We live in a time when having more information is almost always synonymous with having better chances of achieving success, higher flexibility, a more significant number of options to choose from. Businesses of all sizes strive to obtain every bit of information they can in the hope of getting the edge over their competitors, gleaning insights that would help them improve the efficiency of their processes and decrease costs. Introducing new and new ways to collect and process data is perceived as one of the integral aspects of digital transformation. One field that has been rapidly growing in popularity over the last couple of decades is IT employee monitoring; however, only recent developments in digital and connected technology allow it to achieve the sophistication it has now. Along with obvious advantages, it has a number of serious drawbacks, and it is up to every specific business to decide if the pros outweigh the cons. But what exactly are these pros and cons? Let’s find out.
1. Better control over time-wasting
If an employee works full-time, he is paid for the entire eight hours he spends on the job, irrespective of how much of that time he dedicated to work per se. Nobody works with absolute efficiency — according to studies, employees on average waste between 90 and 270 minutes every workday. Every wasted minute costs the employer money, for he pays the full employee salary even if he spends a significant portion of the day browsing Facebook.
Introduction of employee monitoring allows the employer to keep track of what each employee actually does, which results in less wasted time and an opportunity to make better decisions to improve the results further.
2. Insights into opportunities for improvement
Very often tracking the performance of individual employees isn’t even the primary purpose of monitoring programs. By obtaining huge batches of information on how employees perform under certain conditions, the employer obtains useful insights that can be used to change overall company policies. That was the reason why Yahoo banned its employees from working from home back in 2013 — the results of employee tracking program demonstrated that telecommuters were on average less productive than those who worked in the office, and so telecommuting had to go.
3. Singling out high- and low-performing employees
It is always a good idea to know who are the most hard-working, efficient and effective people on your team so that you can reward them and encourage them to do even better in the future. It is equally important to find out who performs worse than average so that you can take measures towards rectifying it — by either doing something to improve the productivity of these team members or by dismissing them.
4. Better security
This is especially important for companies that have field employees. If the employer tracks their movements, it immediately becomes obvious if something happens to them. For example, if an employee is supposed to move along a specific route but turns out to be moving in a different direction, it may be a sign that something is wrong and it is necessary to take measures.
5. Better results of delegation
No two employees are equal and identical in their strengths and weaknesses. One may be better at a particular type of tasks while doing more poorly at another type of work. By monitoring their activity, an employer knows who is better and worse at various specific tasks and can strategically plan who should be assigned to every particular task. In the long run, it allows one to use the strengths of the team to maximum advantage while avoiding potential pitfalls.
1. Poor employee morale
When people know their every action is being monitored, they quite naturally become upset.

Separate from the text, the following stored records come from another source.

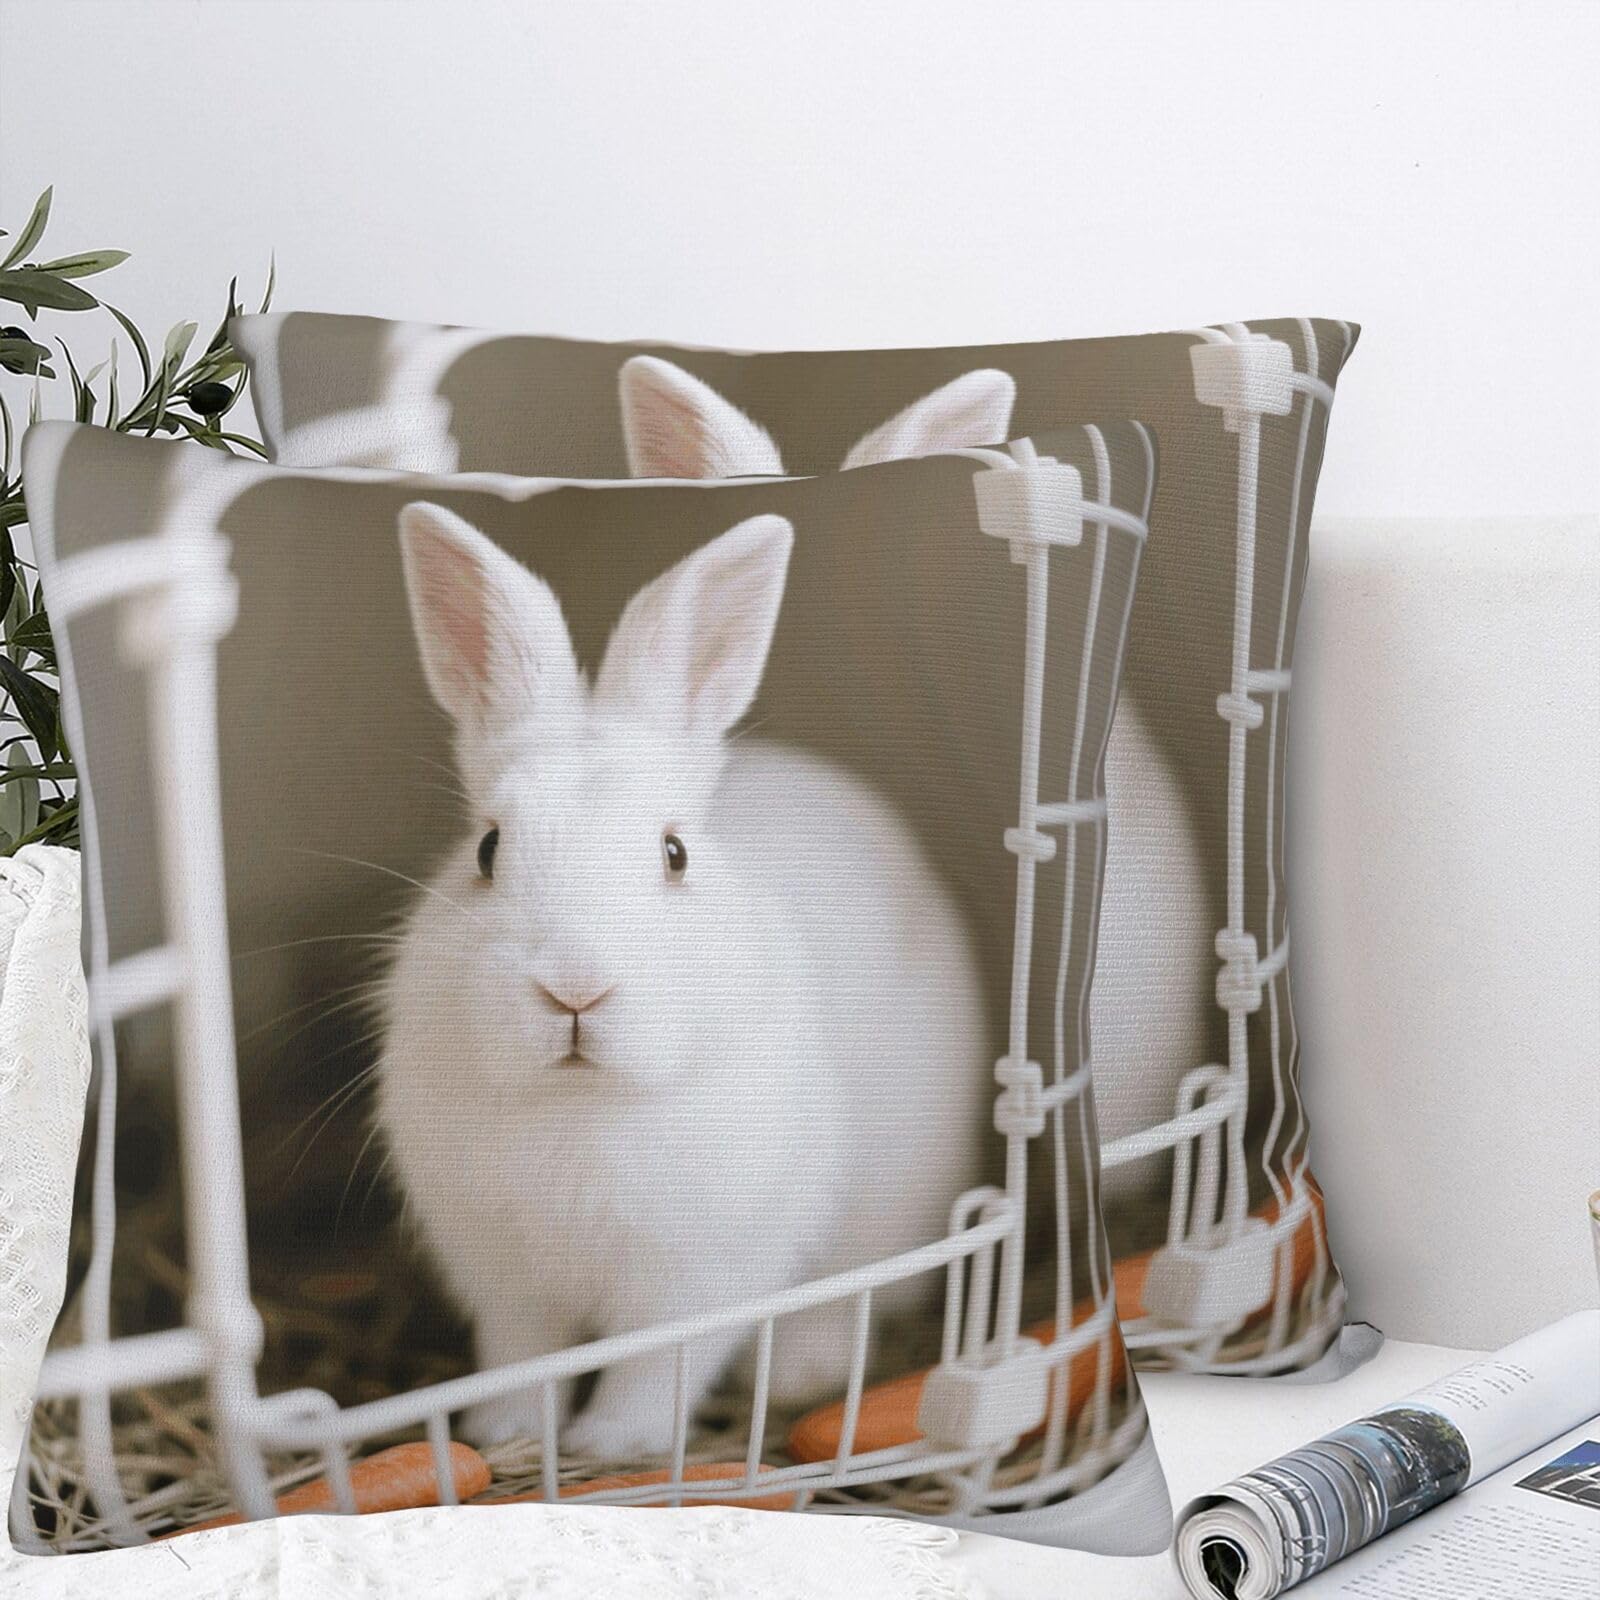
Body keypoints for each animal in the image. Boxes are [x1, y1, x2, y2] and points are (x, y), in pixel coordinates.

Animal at [376, 503, 988, 1458]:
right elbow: (523, 1357)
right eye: (486, 850)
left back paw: (805, 1372)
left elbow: (656, 1366)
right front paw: (507, 1435)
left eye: (675, 854)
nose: (575, 987)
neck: (585, 1102)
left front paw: (609, 1445)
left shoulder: (701, 1280)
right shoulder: (508, 1285)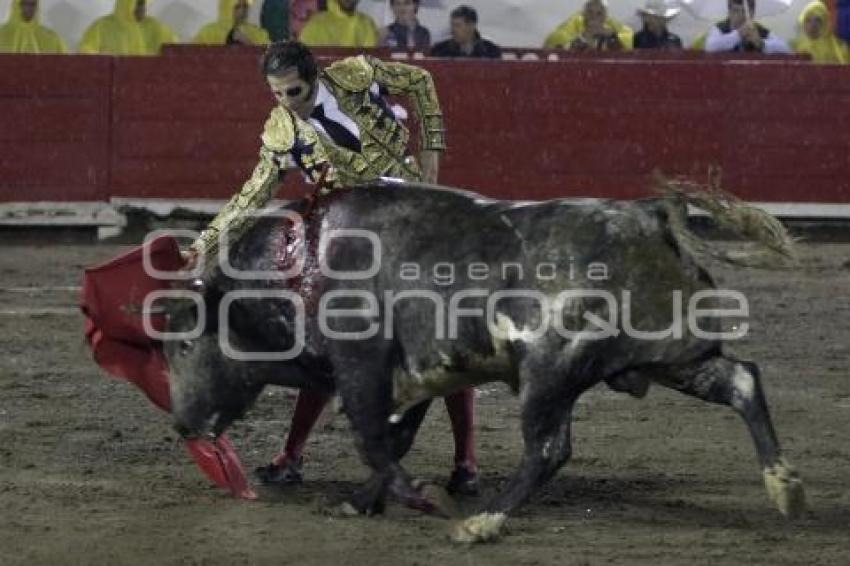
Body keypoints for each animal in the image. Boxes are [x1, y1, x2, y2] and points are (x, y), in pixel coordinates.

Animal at [162, 182, 804, 544]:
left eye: (183, 344)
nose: (181, 423)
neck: (301, 265)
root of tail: (649, 215)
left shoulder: (362, 363)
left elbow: (373, 437)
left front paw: (417, 497)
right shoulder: (415, 374)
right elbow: (393, 436)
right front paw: (363, 500)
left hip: (549, 372)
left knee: (547, 449)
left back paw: (483, 522)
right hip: (673, 355)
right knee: (743, 381)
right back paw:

They feel distrust on the part of the employer, which can significantly harm productive relations between managers and their subordinates. In the long run, it creates feelings of resentment and has an effect that is opposite to the intended one: instead of motivating employees to work better it eliminates their motivation – after all, it is hard to be inspired when working for somebody who is suspicious of you.
2. Legality issues
Usually, courts agree with the employer — as the company basically buys their time from its employees, it has a legitimate right to know how they use this time. However, this doesn’t mean that they are going to share the employer’s position in each and every situation, so it pays to be careful and not to overstep the boundaries. Potential problems with lawsuits can far outweigh all the benefits received from a little bit of additional info on the employees.
3. Higher stress levels
In addition to the perceived suspicion on the part of the employer, working under constant scrutiny is just plain stressful. When employees know that their every action is recorded, they will, of course, be more careful about what they allow themselves to do at the workplace, but at the same time, it makes them nervous and more afraid of making mistakes. Accumulated stress, in turn, makes them less productive in the long run.
4. Creativity issues
Some arguments are claiming that IT employee monitoring stifles their creativity because they are too worried about correctly following all the prescribed company procedures (knowing that it will immediately become known if they don’t do so).
5. Increased turnover
Constant stress, distrust, and strained relations between employees and their managers unavoidably lead to higher turnover rates. An employee suffering from all this is less likely to feel attached to the company and is more likely to look for another position elsewhere, especially if it will offer him better privacy.
IT employee monitoring: Embrace the advantages, avoid the drawbacks
All in all, IT employee monitoring has both significant potential advantages and drawbacks. Of course, both depend on the degree of its invasiveness and the industry the company works in — and one shouldn’t forget that a cleverly designed system can satisfy both employers and employees. Whether to implement IT employee monitoring and how to do it wholly depends on how the company in question evaluates the balance between the good and the bad.